(PASSAGE PROVIDED Opens)

Governor Corbett urged residents Thursday night to steel themselves for ever-rising waters.

"There is a lot of damage and I hate to say it, we're going to have more," said Corbett. "The water now flooding the cities in the north is only going to flow in one direction, and that's downstream."

He pointed to slides of a bridge in Montoursville off its supports, and the grounds of the Bloomsburg Fair underwater.

14 wastewater treatment plants along waterways have been shut down – 12 are "impaired." Corbett said all flood water is toxic, though untreated sewage will be diluted by the flood.

"In some respects the flood is the solution," said Corbett. "It will be spread out. But in talking with the Department of Welfare and the Department of Health, this isn't something you want to go play in."

The Susquehanna River in Harrisburg was at about 25 feet around 9:00pm Thursday. "And climbing," said PEMA director Glenn Cannon. The river's expected crest is down by half a foot from previous forecasts. It is still expected to reach its peak late Friday to early Saturday.

The Susquehanna in Wilkes-Barre was at about 39 feet around 9:00pm Thursday.

The Governor stressed that all residents should stay away from flood waters. He singled out people who got close to take pictures.

(PASSAGE PROVIDED Closes)
(DATA EXTRACTS Opens)

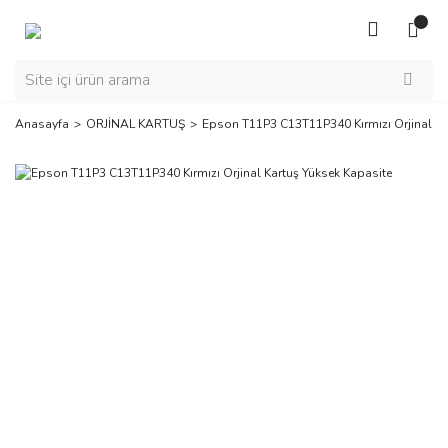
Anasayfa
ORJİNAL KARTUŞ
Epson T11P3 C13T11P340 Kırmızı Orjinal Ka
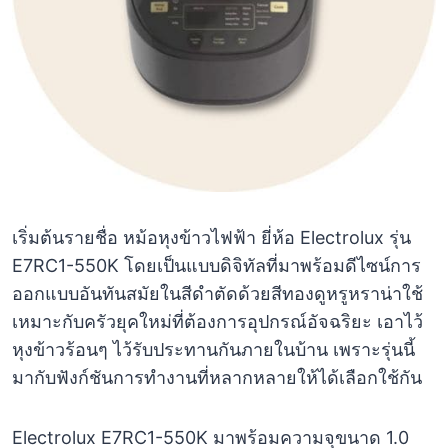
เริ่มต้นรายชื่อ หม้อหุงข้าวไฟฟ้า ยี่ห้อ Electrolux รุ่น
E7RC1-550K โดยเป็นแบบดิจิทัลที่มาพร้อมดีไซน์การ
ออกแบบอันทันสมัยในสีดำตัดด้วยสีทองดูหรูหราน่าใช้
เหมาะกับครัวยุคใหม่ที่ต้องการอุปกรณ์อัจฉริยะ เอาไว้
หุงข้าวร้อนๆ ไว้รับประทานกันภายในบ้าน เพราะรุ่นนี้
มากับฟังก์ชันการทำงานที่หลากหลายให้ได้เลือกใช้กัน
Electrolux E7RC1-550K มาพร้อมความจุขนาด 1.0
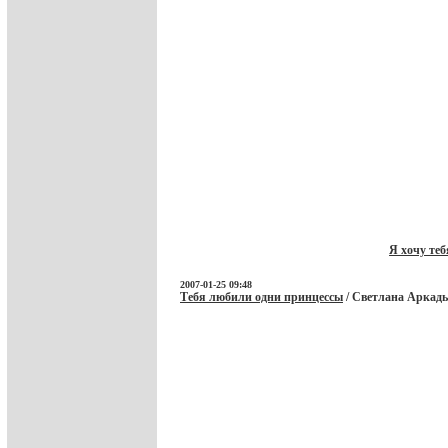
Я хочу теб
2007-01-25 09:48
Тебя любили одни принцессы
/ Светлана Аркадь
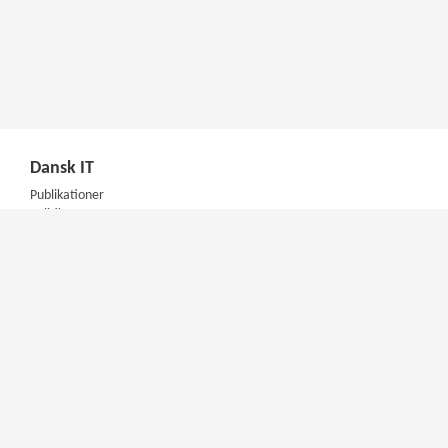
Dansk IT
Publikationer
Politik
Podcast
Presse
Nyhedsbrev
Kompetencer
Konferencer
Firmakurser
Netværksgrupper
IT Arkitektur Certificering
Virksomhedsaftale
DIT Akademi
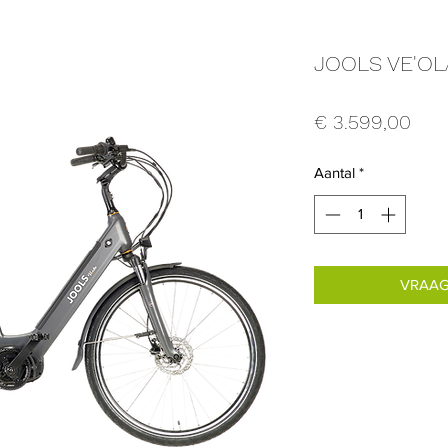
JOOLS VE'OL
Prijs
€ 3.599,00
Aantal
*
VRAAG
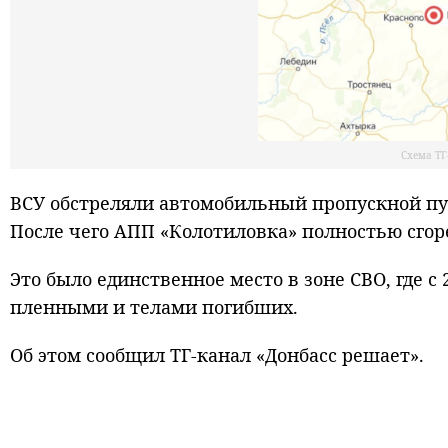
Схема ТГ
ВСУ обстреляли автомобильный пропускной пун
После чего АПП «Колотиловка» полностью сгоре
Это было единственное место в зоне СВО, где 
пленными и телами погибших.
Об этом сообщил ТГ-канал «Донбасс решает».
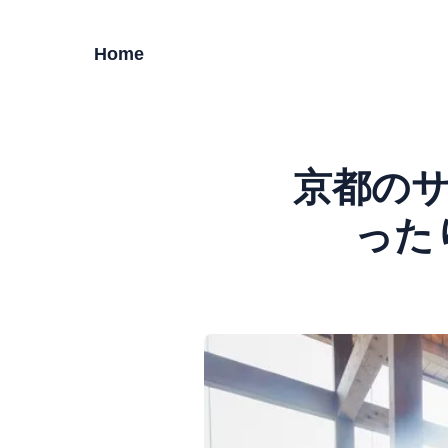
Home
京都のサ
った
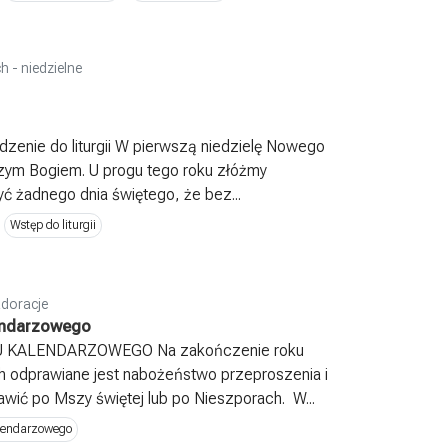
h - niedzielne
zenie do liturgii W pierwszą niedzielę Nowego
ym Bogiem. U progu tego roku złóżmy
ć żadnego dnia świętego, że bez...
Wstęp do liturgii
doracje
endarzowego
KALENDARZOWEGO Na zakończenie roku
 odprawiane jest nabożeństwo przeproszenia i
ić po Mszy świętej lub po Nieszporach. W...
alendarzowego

(DATA EXTRACTS Closes)

* _DIRECTIONS_:
[1] Summarize the report on Governor Corbett's flood warning in two sentences.
[2] Continue the report on Governor Corbett's flood warning from where it stops.

* _RESULTS BY TASK_:
[1] Governor Corbett warned residents Thursday night that more flood damage was coming as water from northern cities flowed downstream, adding that 14 wastewater treatment plants had been shut down and that all flood water is toxic. With the Susquehanna at about 25 feet in Harrisburg and expected to peak late Friday to early Saturday, he urged all residents, including people getting close to take pictures, to stay away from flood waters.

[2]
"One of the reports that we had were people walking out along the levee in Wilkes-Barre, and saying, 'Look how close the water is,'" said Corbett. "That becomes a mission."

More than 1200 National Guard members are on duty to assist with flood response – rescue missions, food and water distributions, traffic direction. Governor Corbett said they have evacuated 60 people by ground, and 76 people and six dogs by air.

The state has also deployed swift water rescue teams. Corbett said 19 teams are working in northeastern Pennsylvania, with two more on the way.

Corbett said he's concerned the break in rain will trick people into thinking the worst is behind them.

"It's nice out there right now, compared to what we've experienced for the last four days," he said. "People are going to relax, but all that damage is coming down this way. It's toxic."